Lisieux - Abide! - Track By Track Review
Lisieux - Abide!
For the friends of: Emma Ruth Rundle, Anna von Hausswolff, Chelsea Wolfe
Genre: goth, electronic dark folk
Favorite track(s): 'Lys Noirs', 'Déluge' and 'Chant de Fer'
Random words: castles
Toulouse, France's 'Lisieux' plays a unique brand of electronic dark folk, haunting but beautiful. The band's style has something from the goth scenes of the 80s same time, and there's a certain timelessness in their music. This album could have been made in many different decades.
The distinctive vocals and beautiful and powerful melodies create almost a religious experience, simultaneously having a dream pop, baroque rock pop and neo-psych. Compared to the band's earlier album, 'Abide!' is much more massive and detailed. All in all, the album creates so many different pictures and emotions for the listener. This is one of its secrets. The listener will never be bored.

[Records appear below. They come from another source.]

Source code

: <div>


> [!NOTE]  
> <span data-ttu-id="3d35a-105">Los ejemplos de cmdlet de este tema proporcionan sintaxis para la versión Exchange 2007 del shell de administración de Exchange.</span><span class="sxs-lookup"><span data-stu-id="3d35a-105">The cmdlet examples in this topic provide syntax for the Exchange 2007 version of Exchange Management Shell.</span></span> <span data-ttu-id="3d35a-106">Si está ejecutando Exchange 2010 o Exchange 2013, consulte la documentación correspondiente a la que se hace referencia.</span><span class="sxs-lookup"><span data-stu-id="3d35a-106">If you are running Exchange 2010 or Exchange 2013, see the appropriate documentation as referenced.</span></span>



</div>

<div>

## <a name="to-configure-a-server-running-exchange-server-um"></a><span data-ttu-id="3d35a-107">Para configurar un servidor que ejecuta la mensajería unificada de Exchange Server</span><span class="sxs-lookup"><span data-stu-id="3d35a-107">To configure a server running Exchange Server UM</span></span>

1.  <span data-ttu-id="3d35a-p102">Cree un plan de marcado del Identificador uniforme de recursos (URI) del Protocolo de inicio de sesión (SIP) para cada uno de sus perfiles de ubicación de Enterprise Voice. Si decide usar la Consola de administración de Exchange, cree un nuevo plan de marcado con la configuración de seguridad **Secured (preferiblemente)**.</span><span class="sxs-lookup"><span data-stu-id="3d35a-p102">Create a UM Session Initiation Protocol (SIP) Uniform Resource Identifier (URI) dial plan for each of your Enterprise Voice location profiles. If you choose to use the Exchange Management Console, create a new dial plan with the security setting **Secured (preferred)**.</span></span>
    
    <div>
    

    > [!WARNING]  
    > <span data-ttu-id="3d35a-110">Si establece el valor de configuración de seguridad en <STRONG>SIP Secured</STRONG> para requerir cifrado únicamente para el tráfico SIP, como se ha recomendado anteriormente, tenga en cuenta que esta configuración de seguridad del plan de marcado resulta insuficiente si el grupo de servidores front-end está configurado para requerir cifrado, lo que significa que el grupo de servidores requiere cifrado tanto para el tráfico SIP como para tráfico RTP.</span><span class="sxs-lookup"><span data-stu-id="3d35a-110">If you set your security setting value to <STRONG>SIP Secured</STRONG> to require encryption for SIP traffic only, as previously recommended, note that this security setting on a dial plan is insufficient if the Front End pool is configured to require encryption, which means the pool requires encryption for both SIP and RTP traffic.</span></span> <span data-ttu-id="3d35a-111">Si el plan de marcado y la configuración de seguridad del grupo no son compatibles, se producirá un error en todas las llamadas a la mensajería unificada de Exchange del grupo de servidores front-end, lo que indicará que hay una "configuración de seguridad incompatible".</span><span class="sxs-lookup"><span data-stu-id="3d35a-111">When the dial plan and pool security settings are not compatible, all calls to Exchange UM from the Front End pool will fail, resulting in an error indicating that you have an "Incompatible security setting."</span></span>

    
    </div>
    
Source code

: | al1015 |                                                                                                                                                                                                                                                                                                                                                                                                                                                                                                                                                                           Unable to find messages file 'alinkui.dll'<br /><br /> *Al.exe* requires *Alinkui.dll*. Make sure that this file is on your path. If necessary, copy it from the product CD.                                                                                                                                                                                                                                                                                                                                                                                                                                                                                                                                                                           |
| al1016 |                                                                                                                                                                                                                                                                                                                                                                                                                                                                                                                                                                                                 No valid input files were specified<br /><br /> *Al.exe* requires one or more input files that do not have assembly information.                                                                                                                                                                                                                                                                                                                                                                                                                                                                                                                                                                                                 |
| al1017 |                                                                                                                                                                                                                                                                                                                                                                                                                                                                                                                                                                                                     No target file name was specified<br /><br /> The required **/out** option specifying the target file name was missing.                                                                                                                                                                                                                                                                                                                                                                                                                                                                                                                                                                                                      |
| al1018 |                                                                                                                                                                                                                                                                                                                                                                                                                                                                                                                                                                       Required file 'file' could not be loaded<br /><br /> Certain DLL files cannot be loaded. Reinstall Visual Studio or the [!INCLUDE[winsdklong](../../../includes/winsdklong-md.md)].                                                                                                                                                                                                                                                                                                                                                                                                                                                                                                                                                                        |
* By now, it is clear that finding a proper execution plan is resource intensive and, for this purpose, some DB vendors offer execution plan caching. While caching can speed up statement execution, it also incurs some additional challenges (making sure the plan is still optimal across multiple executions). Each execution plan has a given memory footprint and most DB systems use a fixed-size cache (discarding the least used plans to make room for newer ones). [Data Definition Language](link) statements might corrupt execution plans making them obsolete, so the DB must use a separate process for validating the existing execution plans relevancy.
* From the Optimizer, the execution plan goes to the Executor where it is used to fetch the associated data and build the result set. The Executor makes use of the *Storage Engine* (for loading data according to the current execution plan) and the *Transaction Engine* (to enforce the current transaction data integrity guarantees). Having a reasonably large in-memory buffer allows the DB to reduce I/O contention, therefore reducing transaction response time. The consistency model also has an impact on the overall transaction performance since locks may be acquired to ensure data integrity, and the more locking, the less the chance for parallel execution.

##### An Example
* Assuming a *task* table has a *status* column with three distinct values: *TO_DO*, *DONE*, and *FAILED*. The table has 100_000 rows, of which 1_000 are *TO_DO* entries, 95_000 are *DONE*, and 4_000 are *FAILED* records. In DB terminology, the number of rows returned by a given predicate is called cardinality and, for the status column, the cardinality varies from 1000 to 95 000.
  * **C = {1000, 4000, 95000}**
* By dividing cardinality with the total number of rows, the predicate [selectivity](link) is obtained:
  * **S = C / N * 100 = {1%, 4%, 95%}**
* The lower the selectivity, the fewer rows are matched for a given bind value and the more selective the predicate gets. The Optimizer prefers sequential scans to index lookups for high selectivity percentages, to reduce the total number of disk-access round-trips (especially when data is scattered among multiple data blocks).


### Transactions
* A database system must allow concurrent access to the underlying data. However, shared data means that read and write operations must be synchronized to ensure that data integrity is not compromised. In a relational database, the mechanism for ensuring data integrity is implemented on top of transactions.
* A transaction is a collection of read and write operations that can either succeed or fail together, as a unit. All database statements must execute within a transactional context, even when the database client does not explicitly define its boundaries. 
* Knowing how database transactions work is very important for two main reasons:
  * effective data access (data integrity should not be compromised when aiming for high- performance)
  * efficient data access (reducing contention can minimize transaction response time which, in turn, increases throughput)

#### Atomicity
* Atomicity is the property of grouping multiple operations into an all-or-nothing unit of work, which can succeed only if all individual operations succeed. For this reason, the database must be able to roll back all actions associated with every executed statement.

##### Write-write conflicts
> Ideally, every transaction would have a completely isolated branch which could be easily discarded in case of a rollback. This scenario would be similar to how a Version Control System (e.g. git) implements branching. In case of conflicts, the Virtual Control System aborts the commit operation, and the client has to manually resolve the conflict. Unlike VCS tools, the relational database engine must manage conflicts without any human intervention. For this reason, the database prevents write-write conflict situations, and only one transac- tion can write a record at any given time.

Let's dig into the tracks each by each!
The track starts with soft drone chords, which are built bigger with a marching beat of a snare and massive organ sounds. This track is one of the most positive and hopeful tracks. Even though the track is over six minutes long, it feels like an intro for the whole album because of its simple and repetitive structure. The vocals are airy and etheric on top of the sound wave. 'Révolution' is one of the most straightforward tracks of the album, having a solid post-rock vibe.
This is one of the best tracks of the album. The whole feeling is so longing and melancholic that it makes the listener close their eyes and enjoy the moment. The song has many psychedelic elements, creating a hypnotic soundscape. The vocals and how they are built on top of the instrumental arrangement sound excellent. Every different part of the track is filled with amazing melodies. This could even be one of the best tracks I have heard this year.
Things slow down and get a bit darker with 'Déluge'. Again the melodies of the song are very magical and enchanting. The vocals are same time beautiful but kind of claustrophobic. The rougher male vocals fit well in the background; actually, it would be nice to hear more of them on the album. The song structure is very simple, but the melodies are well enough to keep the listener coming back to the track time after time.
The track starts with a flowy and airy intro bonded to 'Déluge'. The almost six minutes track gives much room to the beautiful vocals. In 'Herb Harp', many details remind of 80s sounds. I have never been a huge fan of anything that reminds of the 80s. While 'Herb Harp' is not a bad track for me, it feels a bit flat somehow, maybe because there are two powerful tracks just before this one.
Suddenly you will find yourself in the moors. The title track has a strong folk feeling in it. There is some kind of horn instruments playing a big part of the track, which sound great. Again, the vocal melodies stand out nicely. They balance between clear pop melodies and timeless folk vibes. The faster ending of the track is really brilliant in its hypnotic ways. It almost feels like some medieval religious ritual.
Darkness descends again with the massive organs. If the title track took the listener to the moors, 'The Wake' drags to the dungeons. Almost the first 2,5 minutes build the feeling stronger and bigger until the delicate instrumental parts come and give some space to breathe. The soundscape with the organs builds a picture of a big cathedral. After some time, the vocals softly come back. From that point on, the whole feeling is just amazing. The ending of 'The Wake' is probably one of the album's noisiest and most abstract parts.
'Chant de Fer'
After a pretty big and experimental track, 'Chant de Fer' feels like a pop hit with its clear structure and nearly catchy melodies. The longing feeling is again there. At this point, I need to mention the French language, which works so well with the whole style and genre that the band has musically chosen. The male vocals are again refreshing and work well in the background.
The shortest track of the album and the only one without clear vocals and lyrics. There are some airy vocals in the background, but otherwise, the track is just like an electronic scenery that leads the way to the album's last track.
The track almost feels like closing a cycle. The first track, ' Révolution' was optimistic and had some hope. In between, most of the tracks were pretty dark and melancholic and 'Inner Hero' feels uplifting and joyful. The melodies are again beautiful, but some parts sound a bit too straightforward after such massive tracks. But at the same time, the song works quite nicely as the last track.